The Australian government has beefed up its already relatively strong vaccination laws in a bid to push inoculation rates up to record highs around the country. According to a statement by MP Dan Tehan, the Minister for Social Services, as of July 1, parents who don’t vaccinate their children will lose part of their biweekly support payments.
Those receiving Family Tax Benefit Part A payments – available to families earning around $59,100 USD – will lose $21 USD every two weeks for each child not up to date with their required vaccinations.
“Immunization is the safest way to protect children from vaccine-preventable diseases,” Tehan explained. “Parents who don’t immunize their children are putting their own kids at risk as well as the children of other people.”
Vaccination policies vary all around the world, both across and within nations. In the US, for example, it’s mandatory for children to receive a suite of vaccinations or else they won’t be allowed to go to school.

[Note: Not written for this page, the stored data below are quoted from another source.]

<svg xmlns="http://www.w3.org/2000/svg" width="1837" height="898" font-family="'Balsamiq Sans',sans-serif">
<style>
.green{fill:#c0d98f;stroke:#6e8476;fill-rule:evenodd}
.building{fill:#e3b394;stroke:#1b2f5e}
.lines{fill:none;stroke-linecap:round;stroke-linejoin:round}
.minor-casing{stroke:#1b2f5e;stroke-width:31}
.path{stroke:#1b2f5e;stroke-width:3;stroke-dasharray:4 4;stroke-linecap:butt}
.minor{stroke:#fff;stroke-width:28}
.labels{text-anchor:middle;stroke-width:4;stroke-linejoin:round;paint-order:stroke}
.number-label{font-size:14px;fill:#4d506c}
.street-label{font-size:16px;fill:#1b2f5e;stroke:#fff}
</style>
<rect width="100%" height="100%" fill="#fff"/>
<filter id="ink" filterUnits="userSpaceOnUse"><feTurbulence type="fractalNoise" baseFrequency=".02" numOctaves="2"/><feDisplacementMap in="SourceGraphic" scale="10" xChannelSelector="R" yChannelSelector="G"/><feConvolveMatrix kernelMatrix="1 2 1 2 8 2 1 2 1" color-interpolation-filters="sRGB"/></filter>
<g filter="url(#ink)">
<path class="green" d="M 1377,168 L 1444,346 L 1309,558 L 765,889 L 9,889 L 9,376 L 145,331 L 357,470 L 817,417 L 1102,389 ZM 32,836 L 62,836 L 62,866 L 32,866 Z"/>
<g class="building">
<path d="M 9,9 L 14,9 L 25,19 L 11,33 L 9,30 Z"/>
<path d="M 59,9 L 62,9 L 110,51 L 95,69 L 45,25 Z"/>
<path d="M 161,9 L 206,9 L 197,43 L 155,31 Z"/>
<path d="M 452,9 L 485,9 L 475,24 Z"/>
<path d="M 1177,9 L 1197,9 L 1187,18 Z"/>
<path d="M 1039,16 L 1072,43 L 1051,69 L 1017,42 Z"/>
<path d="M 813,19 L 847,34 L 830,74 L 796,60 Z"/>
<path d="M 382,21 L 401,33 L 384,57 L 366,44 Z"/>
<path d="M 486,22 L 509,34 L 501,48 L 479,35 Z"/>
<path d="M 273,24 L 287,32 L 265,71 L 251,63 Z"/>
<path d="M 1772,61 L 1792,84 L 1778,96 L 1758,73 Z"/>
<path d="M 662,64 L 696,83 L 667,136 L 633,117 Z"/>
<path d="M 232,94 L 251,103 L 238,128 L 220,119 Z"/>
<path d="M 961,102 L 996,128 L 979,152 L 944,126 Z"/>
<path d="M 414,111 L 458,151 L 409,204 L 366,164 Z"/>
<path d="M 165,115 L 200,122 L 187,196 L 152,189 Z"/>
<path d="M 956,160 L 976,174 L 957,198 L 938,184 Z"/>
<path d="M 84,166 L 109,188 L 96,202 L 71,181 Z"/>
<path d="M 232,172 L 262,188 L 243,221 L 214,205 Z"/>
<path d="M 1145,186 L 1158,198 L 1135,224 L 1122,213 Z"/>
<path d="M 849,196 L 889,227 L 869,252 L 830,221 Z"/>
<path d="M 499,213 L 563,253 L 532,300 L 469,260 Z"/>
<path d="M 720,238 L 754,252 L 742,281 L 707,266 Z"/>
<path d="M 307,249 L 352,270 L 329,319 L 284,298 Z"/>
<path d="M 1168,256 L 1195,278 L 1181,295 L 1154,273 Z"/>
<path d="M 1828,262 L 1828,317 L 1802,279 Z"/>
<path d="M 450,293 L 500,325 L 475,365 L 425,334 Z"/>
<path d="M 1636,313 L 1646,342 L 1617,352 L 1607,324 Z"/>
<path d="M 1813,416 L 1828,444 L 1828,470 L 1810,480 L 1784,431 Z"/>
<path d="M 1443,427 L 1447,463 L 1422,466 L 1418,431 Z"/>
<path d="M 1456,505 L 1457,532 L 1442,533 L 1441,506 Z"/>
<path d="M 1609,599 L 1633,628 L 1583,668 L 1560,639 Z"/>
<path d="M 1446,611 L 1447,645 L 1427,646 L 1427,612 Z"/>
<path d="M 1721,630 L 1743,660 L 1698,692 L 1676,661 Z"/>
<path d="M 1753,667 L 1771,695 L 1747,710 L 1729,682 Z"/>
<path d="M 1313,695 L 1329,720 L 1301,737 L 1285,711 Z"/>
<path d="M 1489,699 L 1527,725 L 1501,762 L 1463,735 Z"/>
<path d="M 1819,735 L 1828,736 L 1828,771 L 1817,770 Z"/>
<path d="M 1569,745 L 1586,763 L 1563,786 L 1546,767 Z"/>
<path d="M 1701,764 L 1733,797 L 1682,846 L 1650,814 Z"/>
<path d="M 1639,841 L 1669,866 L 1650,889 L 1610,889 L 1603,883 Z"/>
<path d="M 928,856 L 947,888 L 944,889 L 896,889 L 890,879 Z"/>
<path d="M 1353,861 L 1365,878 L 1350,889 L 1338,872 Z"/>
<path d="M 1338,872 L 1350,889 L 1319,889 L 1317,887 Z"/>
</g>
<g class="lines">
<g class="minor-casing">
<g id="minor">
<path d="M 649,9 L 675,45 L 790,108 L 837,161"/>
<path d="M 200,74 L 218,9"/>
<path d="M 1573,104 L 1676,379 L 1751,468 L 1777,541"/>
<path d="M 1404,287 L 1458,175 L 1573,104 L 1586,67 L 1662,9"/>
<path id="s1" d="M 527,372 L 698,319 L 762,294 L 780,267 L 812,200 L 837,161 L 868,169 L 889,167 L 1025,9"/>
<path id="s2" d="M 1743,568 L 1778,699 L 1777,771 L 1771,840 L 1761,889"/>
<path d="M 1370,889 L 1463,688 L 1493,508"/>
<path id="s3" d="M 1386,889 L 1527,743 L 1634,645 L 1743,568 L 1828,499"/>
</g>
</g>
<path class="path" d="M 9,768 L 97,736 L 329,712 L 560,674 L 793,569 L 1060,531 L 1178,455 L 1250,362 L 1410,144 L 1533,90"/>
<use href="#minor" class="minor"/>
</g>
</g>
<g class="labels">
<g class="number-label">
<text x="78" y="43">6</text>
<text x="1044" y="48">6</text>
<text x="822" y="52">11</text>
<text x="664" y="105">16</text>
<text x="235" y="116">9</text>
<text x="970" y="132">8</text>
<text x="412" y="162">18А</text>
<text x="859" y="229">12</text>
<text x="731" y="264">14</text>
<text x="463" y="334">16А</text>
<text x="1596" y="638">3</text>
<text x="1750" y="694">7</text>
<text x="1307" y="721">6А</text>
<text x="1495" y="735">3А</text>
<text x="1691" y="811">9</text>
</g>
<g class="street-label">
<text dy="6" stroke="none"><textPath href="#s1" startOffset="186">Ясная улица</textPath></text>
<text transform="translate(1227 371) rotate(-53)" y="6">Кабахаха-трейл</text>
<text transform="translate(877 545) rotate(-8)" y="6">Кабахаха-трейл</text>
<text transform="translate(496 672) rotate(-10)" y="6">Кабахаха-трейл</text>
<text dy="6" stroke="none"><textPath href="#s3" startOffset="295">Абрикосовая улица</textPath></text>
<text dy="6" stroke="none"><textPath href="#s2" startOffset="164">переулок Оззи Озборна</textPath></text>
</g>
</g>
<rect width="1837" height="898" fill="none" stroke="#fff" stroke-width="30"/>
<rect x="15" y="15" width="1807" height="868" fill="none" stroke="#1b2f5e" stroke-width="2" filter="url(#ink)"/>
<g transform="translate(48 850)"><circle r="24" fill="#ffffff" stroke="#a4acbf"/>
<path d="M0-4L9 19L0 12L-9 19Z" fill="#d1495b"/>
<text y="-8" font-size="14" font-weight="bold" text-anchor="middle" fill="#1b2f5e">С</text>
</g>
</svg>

There are exemptions for those with legitimate medical issues, which is why it’s important for everyone else to get vaccinated. Thanks to the principle of herd immunity, if everyone else is vaccinated, they remain insulated from the disease in question. There are, sadly, exemptions for personal, religious, and philosophical reasons, which as you might imagine are applied for – and granted – at a disgraceful rate.
Anti-vaxxers have infested the Southern Hemisphere too, so some Australian parents who are fundamentally opposed to the idea of vaccines will likely take the financial hit. Hopefully, though, this pushes vaccination rates up: The desert nation has had some success with its increasingly strict vaccination laws in the past.
Back in 2015, the government terminated religious exemptions for vaccinations. Various Australian states also began to abide by a “No Jab, No Play” policy, which bars unvaccinated children from attending educational centers and daycare. They also have banned exemptions for those who object to vaccinations on a moral or philosophical level.
Consequently, 246,000 more children were vaccinated, and the immunization rate in the country crept up to 92.2 percent. This is despite the fact that the anti-vaxxer movement remains a clear and present threat. As ABC News reported back in February, anti-vaxxers in Queensland and elsewhere set up their own social services in order to partly get around current laws.
This latest government initiative is an alteration of the No Jab, No Pay laws; a switch to a biweekly reduction instead of an end-of-year penalty. According to Tehan, this scheme will provide “a constant reminder for parents to keep their children’s immunization up to date.”